WORK TASK: Copy out each line of the rows below that contains the word "many".

RECORDS FOR THIS EXERCISE:
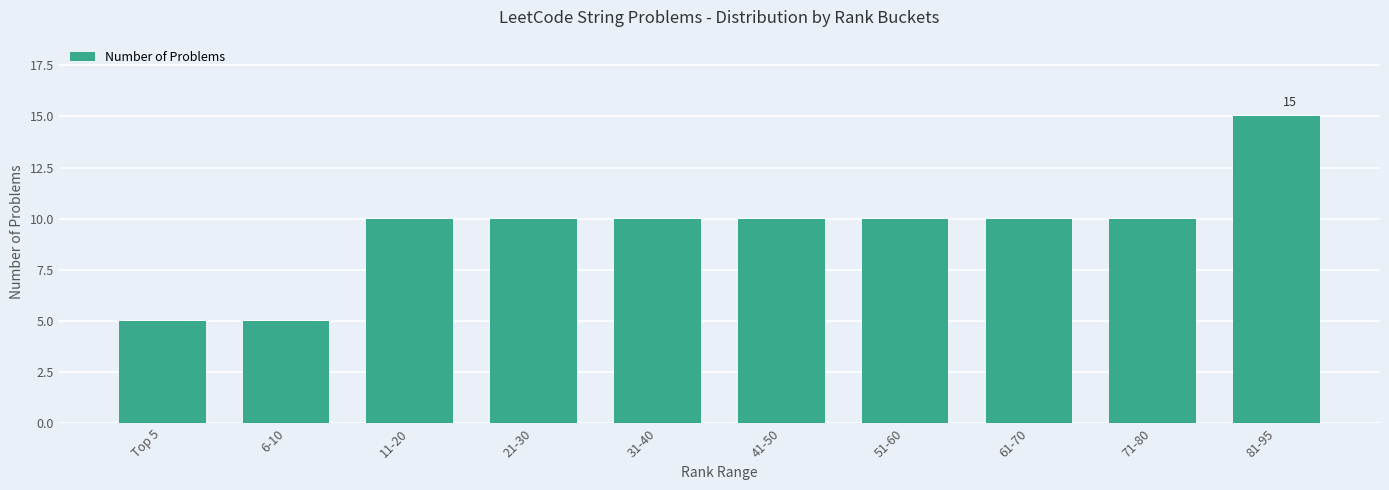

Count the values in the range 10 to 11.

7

--

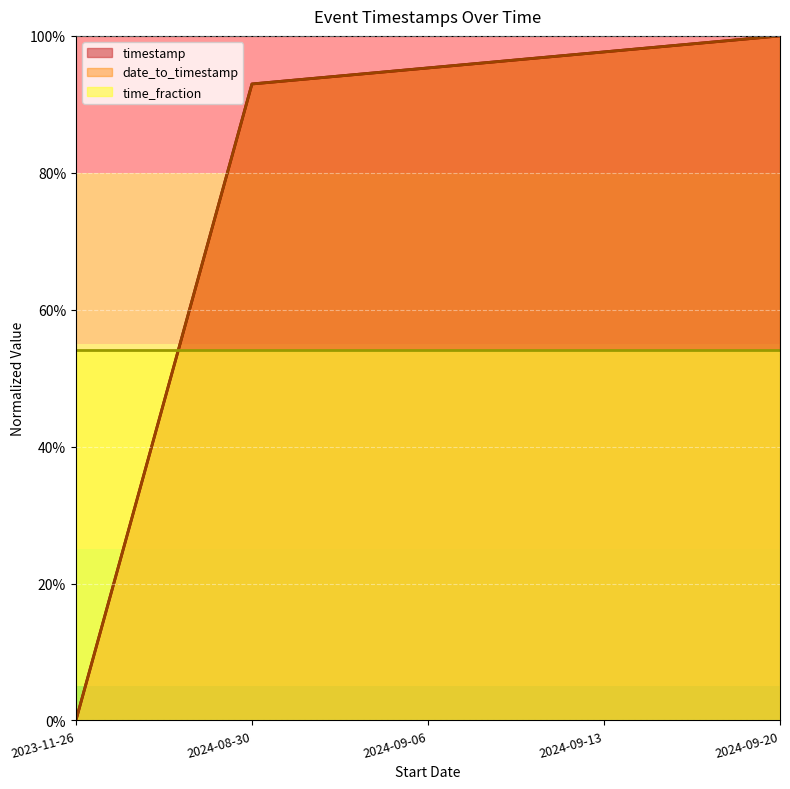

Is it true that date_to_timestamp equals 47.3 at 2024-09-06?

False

==

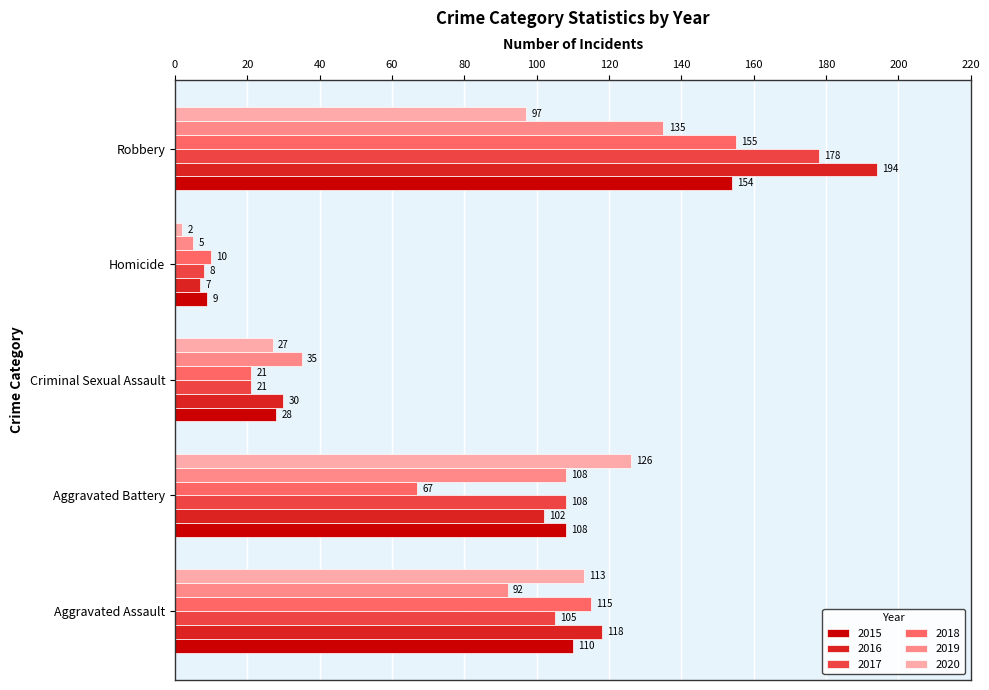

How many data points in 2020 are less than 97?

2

RESULT OF THE EXERCISE:
How many data points in 2020 are less than 97?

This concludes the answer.